#### [Study material]
================
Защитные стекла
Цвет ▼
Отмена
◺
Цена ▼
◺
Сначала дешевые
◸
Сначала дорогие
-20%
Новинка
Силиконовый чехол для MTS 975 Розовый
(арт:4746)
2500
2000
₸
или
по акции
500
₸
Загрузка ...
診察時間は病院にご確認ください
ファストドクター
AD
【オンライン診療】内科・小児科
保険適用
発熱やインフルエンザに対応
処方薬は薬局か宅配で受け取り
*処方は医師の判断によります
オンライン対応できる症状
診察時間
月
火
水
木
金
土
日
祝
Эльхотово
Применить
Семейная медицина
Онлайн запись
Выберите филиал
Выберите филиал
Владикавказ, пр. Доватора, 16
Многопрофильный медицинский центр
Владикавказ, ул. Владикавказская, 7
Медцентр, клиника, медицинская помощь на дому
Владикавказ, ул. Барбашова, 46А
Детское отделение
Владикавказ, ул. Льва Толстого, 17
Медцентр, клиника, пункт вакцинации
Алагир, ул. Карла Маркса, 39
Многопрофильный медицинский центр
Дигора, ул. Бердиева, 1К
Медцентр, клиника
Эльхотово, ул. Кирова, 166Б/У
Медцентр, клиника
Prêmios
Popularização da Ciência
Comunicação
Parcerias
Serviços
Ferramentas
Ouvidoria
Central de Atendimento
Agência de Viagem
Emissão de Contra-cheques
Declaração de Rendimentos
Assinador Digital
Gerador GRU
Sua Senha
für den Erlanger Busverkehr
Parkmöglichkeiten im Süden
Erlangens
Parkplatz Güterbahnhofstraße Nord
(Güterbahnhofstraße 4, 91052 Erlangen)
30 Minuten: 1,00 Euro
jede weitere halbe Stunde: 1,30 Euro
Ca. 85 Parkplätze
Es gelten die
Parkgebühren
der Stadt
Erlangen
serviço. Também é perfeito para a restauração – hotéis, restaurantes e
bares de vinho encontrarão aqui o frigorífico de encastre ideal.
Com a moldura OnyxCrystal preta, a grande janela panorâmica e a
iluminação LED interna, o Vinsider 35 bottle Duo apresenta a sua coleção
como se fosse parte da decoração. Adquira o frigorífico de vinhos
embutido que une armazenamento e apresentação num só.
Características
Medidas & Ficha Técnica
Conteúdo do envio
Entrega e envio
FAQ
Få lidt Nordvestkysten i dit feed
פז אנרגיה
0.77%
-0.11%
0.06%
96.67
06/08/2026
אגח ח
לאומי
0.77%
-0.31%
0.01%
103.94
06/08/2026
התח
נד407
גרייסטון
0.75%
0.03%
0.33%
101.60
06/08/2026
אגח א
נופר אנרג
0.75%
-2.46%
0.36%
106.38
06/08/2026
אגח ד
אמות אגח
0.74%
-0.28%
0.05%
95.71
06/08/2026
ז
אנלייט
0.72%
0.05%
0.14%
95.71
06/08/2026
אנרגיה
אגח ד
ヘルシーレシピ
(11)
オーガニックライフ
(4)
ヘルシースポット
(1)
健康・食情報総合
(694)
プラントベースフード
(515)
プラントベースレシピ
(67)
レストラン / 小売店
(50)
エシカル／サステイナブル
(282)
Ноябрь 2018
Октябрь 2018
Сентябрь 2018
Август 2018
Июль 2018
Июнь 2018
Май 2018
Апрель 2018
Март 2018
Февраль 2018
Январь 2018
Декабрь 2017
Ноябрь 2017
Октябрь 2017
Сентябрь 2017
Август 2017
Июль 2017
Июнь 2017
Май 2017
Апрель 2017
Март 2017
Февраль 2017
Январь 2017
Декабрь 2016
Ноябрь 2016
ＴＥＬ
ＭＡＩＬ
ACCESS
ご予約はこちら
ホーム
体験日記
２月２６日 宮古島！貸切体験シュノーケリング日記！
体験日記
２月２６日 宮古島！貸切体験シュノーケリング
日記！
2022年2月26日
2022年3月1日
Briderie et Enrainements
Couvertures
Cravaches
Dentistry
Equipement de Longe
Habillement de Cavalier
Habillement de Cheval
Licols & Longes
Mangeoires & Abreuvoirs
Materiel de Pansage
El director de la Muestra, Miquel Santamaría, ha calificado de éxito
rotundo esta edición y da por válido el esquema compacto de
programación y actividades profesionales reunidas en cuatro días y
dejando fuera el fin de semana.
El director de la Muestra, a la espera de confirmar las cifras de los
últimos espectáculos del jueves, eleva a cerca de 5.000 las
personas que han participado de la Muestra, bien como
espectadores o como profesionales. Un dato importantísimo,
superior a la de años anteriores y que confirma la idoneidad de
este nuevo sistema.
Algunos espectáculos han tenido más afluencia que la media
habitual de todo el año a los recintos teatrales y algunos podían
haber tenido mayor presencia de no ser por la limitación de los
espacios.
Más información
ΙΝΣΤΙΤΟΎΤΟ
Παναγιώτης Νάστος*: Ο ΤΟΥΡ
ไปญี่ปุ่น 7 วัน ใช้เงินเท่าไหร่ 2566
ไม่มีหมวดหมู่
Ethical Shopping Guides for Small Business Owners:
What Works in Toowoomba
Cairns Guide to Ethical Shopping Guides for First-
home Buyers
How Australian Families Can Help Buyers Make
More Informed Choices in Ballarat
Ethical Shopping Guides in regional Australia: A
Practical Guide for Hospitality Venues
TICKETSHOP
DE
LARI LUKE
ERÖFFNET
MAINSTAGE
================
#### [Brief]
The answer is every entry, repeated word for word.

#### [Result]
Защитные стекла
Цвет ▼
Отмена
◺
Цена ▼
◺
Сначала дешевые
◸
Сначала дорогие
-20%
Новинка
Силиконовый чехол для MTS 975 Розовый
(арт:4746)
2500
2000
₸
или
по акции
500
₸
Загрузка ...
診察時間は病院にご確認ください
ファストドクター
AD
【オンライン診療】内科・小児科
保険適用
発熱やインフルエンザに対応
処方薬は薬局か宅配で受け取り
*処方は医師の判断によります
オンライン対応できる症状
診察時間
月
火
水
木
金
土
日
祝
Эльхотово
Применить
Семейная медицина
Онлайн запись
Выберите филиал
Выберите филиал
Владикавказ, пр. Доватора, 16
Многопрофильный медицинский центр
Владикавказ, ул. Владикавказская, 7
Медцентр, клиника, медицинская помощь на дому
Владикавказ, ул. Барбашова, 46А
Детское отделение
Владикавказ, ул. Льва Толстого, 17
Медцентр, клиника, пункт вакцинации
Алагир, ул. Карла Маркса, 39
Многопрофильный медицинский центр
Дигора, ул. Бердиева, 1К
Медцентр, клиника
Эльхотово, ул. Кирова, 166Б/У
Медцентр, клиника
Prêmios
Popularização da Ciência
Comunicação
Parcerias
Serviços
Ferramentas
Ouvidoria
Central de Atendimento
Agência de Viagem
Emissão de Contra-cheques
Declaração de Rendimentos
Assinador Digital
Gerador GRU
Sua Senha
für den Erlanger Busverkehr
Parkmöglichkeiten im Süden
Erlangens
Parkplatz Güterbahnhofstraße Nord
(Güterbahnhofstraße 4, 91052 Erlangen)
30 Minuten: 1,00 Euro
jede weitere halbe Stunde: 1,30 Euro
Ca. 85 Parkplätze
Es gelten die
Parkgebühren
der Stadt
Erlangen
serviço. Também é perfeito para a restauração – hotéis, restaurantes e
bares de vinho encontrarão aqui o frigorífico de encastre ideal.
Com a moldura OnyxCrystal preta, a grande janela panorâmica e a
iluminação LED interna, o Vinsider 35 bottle Duo apresenta a sua coleção
como se fosse parte da decoração. Adquira o frigorífico de vinhos
embutido que une armazenamento e apresentação num só.
Características
Medidas & Ficha Técnica
Conteúdo do envio
Entrega e envio
FAQ
Få lidt Nordvestkysten i dit feed
פז אנרגיה
0.77%
-0.11%
0.06%
96.67
06/08/2026
אגח ח
לאומי
0.77%
-0.31%
0.01%
103.94
06/08/2026
התח
נד407
גרייסטון
0.75%
0.03%
0.33%
101.60
06/08/2026
אגח א
נופר אנרג
0.75%
-2.46%
0.36%
106.38
06/08/2026
אגח ד
אמות אגח
0.74%
-0.28%
0.05%
95.71
06/08/2026
ז
אנלייט
0.72%
0.05%
0.14%
95.71
06/08/2026
אנרגיה
אגח ד
ヘルシーレシピ
(11)
オーガニックライフ
(4)
ヘルシースポット
(1)
健康・食情報総合
(694)
プラントベースフード
(515)
プラントベースレシピ
(67)
レストラン / 小売店
(50)
エシカル／サステイナブル
(282)
Ноябрь 2018
Октябрь 2018
Сентябрь 2018
Август 2018
Июль 2018
Июнь 2018
Май 2018
Апрель 2018
Март 2018
Февраль 2018
Январь 2018
Декабрь 2017
Ноябрь 2017
Октябрь 2017
Сентябрь 2017
Август 2017
Июль 2017
Июнь 2017
Май 2017
Апрель 2017
Март 2017
Февраль 2017
Январь 2017
Декабрь 2016
Ноябрь 2016
ＴＥＬ
ＭＡＩＬ
ACCESS
ご予約はこちら
ホーム
体験日記
２月２６日 宮古島！貸切体験シュノーケリング日記！
体験日記
２月２６日 宮古島！貸切体験シュノーケリング
日記！
2022年2月26日
2022年3月1日
Briderie et Enrainements
Couvertures
Cravaches
Dentistry
Equipement de Longe
Habillement de Cavalier
Habillement de Cheval
Licols & Longes
Mangeoires & Abreuvoirs
Materiel de Pansage
El director de la Muestra, Miquel Santamaría, ha calificado de éxito
rotundo esta edición y da por válido el esquema compacto de
programación y actividades profesionales reunidas en cuatro días y
dejando fuera el fin de semana.
El director de la Muestra, a la espera de confirmar las cifras de los
últimos espectáculos del jueves, eleva a cerca de 5.000 las
personas que han participado de la Muestra, bien como
espectadores o como profesionales. Un dato importantísimo,
superior a la de años anteriores y que confirma la idoneidad de
este nuevo sistema.
Algunos espectáculos han tenido más afluencia que la media
habitual de todo el año a los recintos teatrales y algunos podían
haber tenido mayor presencia de no ser por la limitación de los
espacios.
Más información
ΙΝΣΤΙΤΟΎΤΟ
Παναγιώτης Νάστος*: Ο ΤΟΥΡ
ไปญี่ปุ่น 7 วัน ใช้เงินเท่าไหร่ 2566
ไม่มีหมวดหมู่
Ethical Shopping Guides for Small Business Owners:
What Works in Toowoomba
Cairns Guide to Ethical Shopping Guides for First-
home Buyers
How Australian Families Can Help Buyers Make
More Informed Choices in Ballarat
Ethical Shopping Guides in regional Australia: A
Practical Guide for Hospitality Venues
TICKETSHOP
DE
LARI LUKE
ERÖFFNET
MAINSTAGE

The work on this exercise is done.